** DATA FOR PROCESSING follows **

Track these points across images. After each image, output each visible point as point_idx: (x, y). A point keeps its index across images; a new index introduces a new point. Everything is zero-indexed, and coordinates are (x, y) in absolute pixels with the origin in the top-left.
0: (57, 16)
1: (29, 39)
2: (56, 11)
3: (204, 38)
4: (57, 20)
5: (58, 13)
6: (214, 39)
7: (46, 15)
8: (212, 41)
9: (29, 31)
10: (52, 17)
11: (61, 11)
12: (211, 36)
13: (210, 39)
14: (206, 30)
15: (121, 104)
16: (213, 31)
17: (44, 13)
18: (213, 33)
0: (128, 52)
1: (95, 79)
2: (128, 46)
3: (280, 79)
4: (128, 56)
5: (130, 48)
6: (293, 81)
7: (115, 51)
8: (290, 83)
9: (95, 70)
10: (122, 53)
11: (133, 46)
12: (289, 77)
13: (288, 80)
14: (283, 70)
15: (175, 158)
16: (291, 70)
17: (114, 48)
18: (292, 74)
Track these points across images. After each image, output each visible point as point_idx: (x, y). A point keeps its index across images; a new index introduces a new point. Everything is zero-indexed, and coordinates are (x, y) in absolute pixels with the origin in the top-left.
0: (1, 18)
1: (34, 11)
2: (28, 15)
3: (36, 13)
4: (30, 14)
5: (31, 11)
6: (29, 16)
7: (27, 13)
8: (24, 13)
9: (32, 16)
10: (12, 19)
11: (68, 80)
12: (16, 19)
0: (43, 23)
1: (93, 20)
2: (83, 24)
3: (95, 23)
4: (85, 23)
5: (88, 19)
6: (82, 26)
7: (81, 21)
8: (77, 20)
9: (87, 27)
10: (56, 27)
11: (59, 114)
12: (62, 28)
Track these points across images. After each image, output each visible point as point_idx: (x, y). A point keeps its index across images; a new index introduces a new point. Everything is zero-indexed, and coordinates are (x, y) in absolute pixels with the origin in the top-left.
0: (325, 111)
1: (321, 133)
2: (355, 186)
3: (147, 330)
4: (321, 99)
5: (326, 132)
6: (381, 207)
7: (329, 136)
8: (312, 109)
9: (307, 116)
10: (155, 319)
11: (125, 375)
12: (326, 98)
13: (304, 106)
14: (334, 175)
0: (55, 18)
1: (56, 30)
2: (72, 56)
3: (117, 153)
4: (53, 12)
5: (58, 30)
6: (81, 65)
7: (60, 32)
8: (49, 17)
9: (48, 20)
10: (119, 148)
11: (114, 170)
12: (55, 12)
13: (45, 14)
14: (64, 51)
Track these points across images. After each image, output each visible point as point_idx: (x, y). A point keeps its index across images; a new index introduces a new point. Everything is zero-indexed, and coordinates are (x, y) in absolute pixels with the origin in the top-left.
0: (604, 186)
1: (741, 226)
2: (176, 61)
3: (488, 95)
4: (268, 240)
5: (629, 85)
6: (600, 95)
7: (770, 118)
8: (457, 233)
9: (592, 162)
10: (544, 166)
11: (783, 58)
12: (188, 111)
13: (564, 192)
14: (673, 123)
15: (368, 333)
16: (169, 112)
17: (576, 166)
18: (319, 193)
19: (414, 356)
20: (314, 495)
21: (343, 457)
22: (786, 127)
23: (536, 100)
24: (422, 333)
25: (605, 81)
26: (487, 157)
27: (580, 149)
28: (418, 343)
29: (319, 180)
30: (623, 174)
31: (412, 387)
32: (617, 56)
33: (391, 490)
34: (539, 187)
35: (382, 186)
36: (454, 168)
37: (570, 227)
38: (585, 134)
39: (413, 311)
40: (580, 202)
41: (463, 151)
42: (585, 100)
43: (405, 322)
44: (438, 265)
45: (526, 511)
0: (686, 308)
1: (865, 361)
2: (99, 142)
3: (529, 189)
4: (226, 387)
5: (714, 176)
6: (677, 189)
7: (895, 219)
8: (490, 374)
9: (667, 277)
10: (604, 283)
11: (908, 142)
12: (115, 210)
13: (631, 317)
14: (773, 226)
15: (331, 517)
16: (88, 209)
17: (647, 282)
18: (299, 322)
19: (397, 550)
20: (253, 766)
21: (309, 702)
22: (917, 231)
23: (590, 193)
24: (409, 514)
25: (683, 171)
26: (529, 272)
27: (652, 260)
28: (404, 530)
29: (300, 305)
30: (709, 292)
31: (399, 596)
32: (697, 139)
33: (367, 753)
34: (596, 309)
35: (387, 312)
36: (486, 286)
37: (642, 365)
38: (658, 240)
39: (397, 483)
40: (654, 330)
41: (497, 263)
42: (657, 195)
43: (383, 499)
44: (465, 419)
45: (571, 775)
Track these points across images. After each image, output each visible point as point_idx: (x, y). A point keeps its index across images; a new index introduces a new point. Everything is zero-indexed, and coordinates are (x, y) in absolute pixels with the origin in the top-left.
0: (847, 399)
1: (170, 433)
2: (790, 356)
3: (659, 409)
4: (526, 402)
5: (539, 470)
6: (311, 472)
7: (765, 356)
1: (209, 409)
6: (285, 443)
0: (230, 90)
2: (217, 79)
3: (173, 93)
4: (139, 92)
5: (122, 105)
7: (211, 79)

** End of DATA FOR PROCESSING **

ABOUT THIS EXERCISE
Write out all of the lines above, unchanged and in their original order.

EXERCISE OUTPUT
Track these points across images. After each image, output each visible point as point_idx: (x, y). A point keeps its index across images; a new index introduces a new point. Everything is zero-indexed, and coordinates are (x, y) in absolute pixels with the origin in the top-left.
0: (57, 16)
1: (29, 39)
2: (56, 11)
3: (204, 38)
4: (57, 20)
5: (58, 13)
6: (214, 39)
7: (46, 15)
8: (212, 41)
9: (29, 31)
10: (52, 17)
11: (61, 11)
12: (211, 36)
13: (210, 39)
14: (206, 30)
15: (121, 104)
16: (213, 31)
17: (44, 13)
18: (213, 33)
0: (128, 52)
1: (95, 79)
2: (128, 46)
3: (280, 79)
4: (128, 56)
5: (130, 48)
6: (293, 81)
7: (115, 51)
8: (290, 83)
9: (95, 70)
10: (122, 53)
11: (133, 46)
12: (289, 77)
13: (288, 80)
14: (283, 70)
15: (175, 158)
16: (291, 70)
17: (114, 48)
18: (292, 74)
Track these points across images. After each image, output each visible point as point_idx: (x, y). A point keeps its index across images; a new index introduces a new point. Everything is zero-indexed, and coordinates are (x, y) in absolute pixels with the origin in the top-left.
0: (1, 18)
1: (34, 11)
2: (28, 15)
3: (36, 13)
4: (30, 14)
5: (31, 11)
6: (29, 16)
7: (27, 13)
8: (24, 13)
9: (32, 16)
10: (12, 19)
11: (68, 80)
12: (16, 19)
0: (43, 23)
1: (93, 20)
2: (83, 24)
3: (95, 23)
4: (85, 23)
5: (88, 19)
6: (82, 26)
7: (81, 21)
8: (77, 20)
9: (87, 27)
10: (56, 27)
11: (59, 114)
12: (62, 28)
Track these points across images. After each image, output each visible point as point_idx: (x, y). A point keeps its index across images; a new index introduces a new point. Everything is zero-indexed, and coordinates are (x, y) in absolute pixels with the origin in the top-left.
0: (325, 111)
1: (321, 133)
2: (355, 186)
3: (147, 330)
4: (321, 99)
5: (326, 132)
6: (381, 207)
7: (329, 136)
8: (312, 109)
9: (307, 116)
10: (155, 319)
11: (125, 375)
12: (326, 98)
13: (304, 106)
14: (334, 175)
0: (55, 18)
1: (56, 30)
2: (72, 56)
3: (117, 153)
4: (53, 12)
5: (58, 30)
6: (81, 65)
7: (60, 32)
8: (49, 17)
9: (48, 20)
10: (119, 148)
11: (114, 170)
12: (55, 12)
13: (45, 14)
14: (64, 51)
Track these points across images. After each image, output each visible point as point_idx: (x, y). A point keeps its index across images; a new index introduces a new point. Everything is zero-indexed, and coordinates are (x, y) in absolute pixels with the origin in the top-left.
0: (604, 186)
1: (741, 226)
2: (176, 61)
3: (488, 95)
4: (268, 240)
5: (629, 85)
6: (600, 95)
7: (770, 118)
8: (457, 233)
9: (592, 162)
10: (544, 166)
11: (783, 58)
12: (188, 111)
13: (564, 192)
14: (673, 123)
15: (368, 333)
16: (169, 112)
17: (576, 166)
18: (319, 193)
19: (414, 356)
20: (314, 495)
21: (343, 457)
22: (786, 127)
23: (536, 100)
24: (422, 333)
25: (605, 81)
26: (487, 157)
27: (580, 149)
28: (418, 343)
29: (319, 180)
30: (623, 174)
31: (412, 387)
32: (617, 56)
33: (391, 490)
34: (539, 187)
35: (382, 186)
36: (454, 168)
37: (570, 227)
38: (585, 134)
39: (413, 311)
40: (580, 202)
41: (463, 151)
42: (585, 100)
43: (405, 322)
44: (438, 265)
45: (526, 511)
0: (686, 308)
1: (865, 361)
2: (99, 142)
3: (529, 189)
4: (226, 387)
5: (714, 176)
6: (677, 189)
7: (895, 219)
8: (490, 374)
9: (667, 277)
10: (604, 283)
11: (908, 142)
12: (115, 210)
13: (631, 317)
14: (773, 226)
15: (331, 517)
16: (88, 209)
17: (647, 282)
18: (299, 322)
19: (397, 550)
20: (253, 766)
21: (309, 702)
22: (917, 231)
23: (590, 193)
24: (409, 514)
25: (683, 171)
26: (529, 272)
27: (652, 260)
28: (404, 530)
29: (300, 305)
30: (709, 292)
31: (399, 596)
32: (697, 139)
33: (367, 753)
34: (596, 309)
35: (387, 312)
36: (486, 286)
37: (642, 365)
38: (658, 240)
39: (397, 483)
40: (654, 330)
41: (497, 263)
42: (657, 195)
43: (383, 499)
44: (465, 419)
45: (571, 775)
Track these points across images. After each image, output each visible point as point_idx: (x, y). A point keeps its index across images; a new index introduces a new point. Everything is zero-indexed, and coordinates are (x, y) in absolute pixels with the origin in the top-left.
0: (847, 399)
1: (170, 433)
2: (790, 356)
3: (659, 409)
4: (526, 402)
5: (539, 470)
6: (311, 472)
7: (765, 356)
1: (209, 409)
6: (285, 443)
0: (230, 90)
2: (217, 79)
3: (173, 93)
4: (139, 92)
5: (122, 105)
7: (211, 79)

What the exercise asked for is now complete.